Audio and video models (multichannels)

When you index by one channel, you get partial results for those models.

  • Keywords extraction: Extracts keywords from speech and visual text.
  • Named entities extraction: Extracts brands, locations, and people from speech and visual text through natural language processing (NLP).
  • Topic inference: Extracts topics based on various keywords (for example, the keywords 'Stock Exchange' and 'Wall Street' produce the topic 'Economics'). The model uses three different ontologies (IPTC, Wikipedia, and the Video Indexer hierarchical topic ontology). The model uses transcription (spoken words), OCR content (visual text), and celebrities recognized in the video by using the Video Indexer facial recognition model.
  • Artifacts: Extracts a rich set of "next level of details" artifacts for each of the models.
  • Sentiment analysis: Identifies positive, negative, and neutral sentiments from speech and visual text.

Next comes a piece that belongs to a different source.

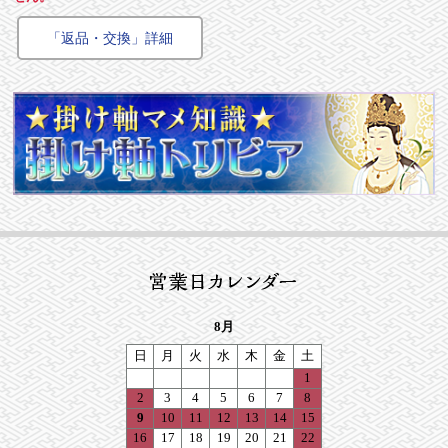
「返品・交換」詳細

How can I get started with Azure AI Video Indexer?

Learn how to get started with Azure AI Video Indexer enabled by Azure Arc.

Learn how to get started with Azure AI Video Indexer.

After you set up the service, start using insights and check out other How to guides.

Compliance, privacy, and security

Note

On June 11, 2020, Microsoft announced that it won't sell facial recognition technology to police departments in the United States until strong regulation, grounded in human rights, is enacted. As such, customers can't use facial recognition features or functionality included in Azure AI services, such as Face or Video Indexer, if a customer is, or is allowing use of such services by or for, a police department in the United States.

Note

To support our Responsible AI principles, access to face identification, customization, and celebrity recognition features is limited based on eligibility and usage criteria. These features are only available to Microsoft managed customers and partners. Use the Face Recognition intake form to apply for access.

You must comply with all applicable laws in your use of Azure AI Video Indexer. You can't use Azure AI Video Indexer or any Azure service in a manner that violates the rights of others or that could be harmful to others.

Before uploading any video or image to Azure AI Video Indexer, you must have all the appropriate and legal rights to use the video or image. Where required by law, you must have all the necessary consents from individuals (if any) in the video or image for the use, processing, and storage of their data in Azure AI Video Indexer and Azure. Some jurisdictions might impose special legal requirements for the collection, online processing, and storage of certain categories of data, such as biometric data. Before using Azure AI Video Indexer and Azure for the processing and storage of any data subject to special legal requirements, you must ensure your use complies with all such legal requirements that might apply to you and your intended use.

To learn about compliance, privacy, and security in Azure AI Video Indexer, visit the Microsoft Trust Center. For Microsoft's privacy obligations, data handling and retention practices, including how to delete your data, review Microsoft's Privacy Statement, the Online Services Terms ("OST"), and Data Processing Addendum ("DPA"). By using Azure AI Video Indexer, you agree to be bound by the OST, DPA, and the Privacy Statement.